The UK has dropped one place, to fourth, in KPMG’s annual ranking of most promising countries in the world for disruptive technology breakthroughs that have a global impact.
The 810 technology executives surveyed from companies, venture capital firms and angel investors across 12 countries, ranked the UK in fourth place with Japan in KPMG’s 2020 Technology Innovation Hubs report.
It places the UK behind the U.S., and both China and India, which tied for second place.
Although the U.S., China and Japan have held steady in their ranking since last year, this is a significant improvement for India which ranked sixth in 2019.
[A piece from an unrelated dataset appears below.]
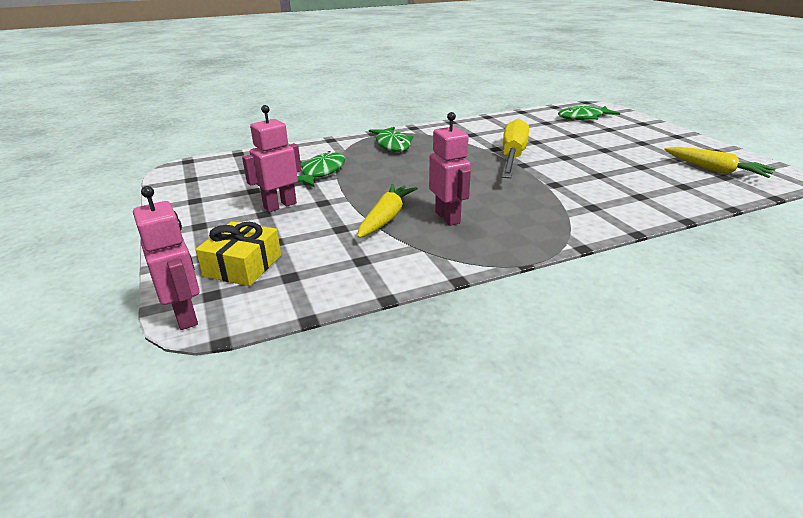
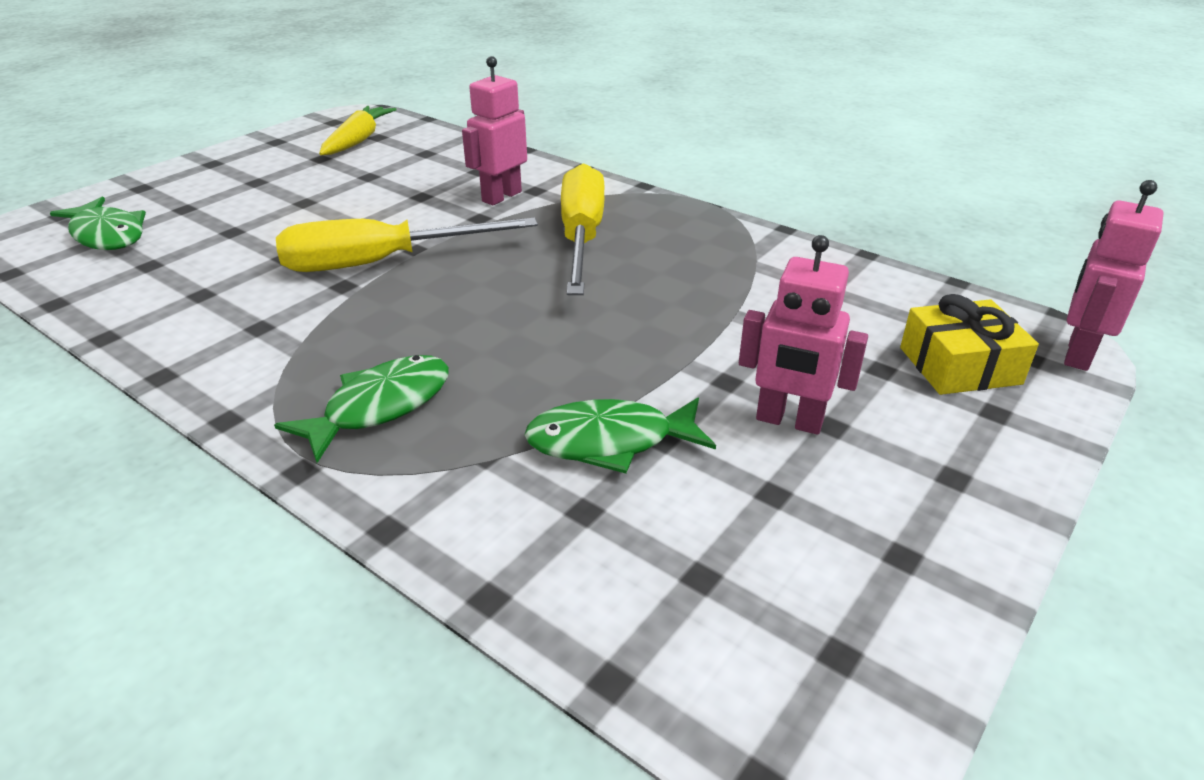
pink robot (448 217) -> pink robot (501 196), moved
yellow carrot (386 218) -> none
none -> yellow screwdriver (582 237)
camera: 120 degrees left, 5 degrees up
Ian West, head of technology, media and telecoms at KPMG UK, commented: “The UK has always been a destination for technology, ranging from names synonymous with research such as the Alan Turing Institute or, in today’s competitive and digital-first landscape, initiatives such as the government’s recent investment into a cutting-edge NHS AI lab.
“Additionally, business collaborations like KPMG’s partnership with the University of Leeds in a £40m innovation hub, will be key in propelling the UK’s position as a global stalwart of innovation.”
He added: “With greater political and economic certainty comes a very real opportunity to attract investment, infrastructure and talent of the highest standard to all regions of the country.”
KPMG’s study revealed which cities, in addition to presumed global leader Silicon Valley/San Francisco, will be leading technology innovation hubs over the next four years.
This year 37% of respondents, compared to 58% last year, said it was likely the innovation centre of the world would move from Silicon Valley in the next four years.
London moved up one notch to second place behind Singapore, which leaped from seventh last year, to top this year’s global rankings.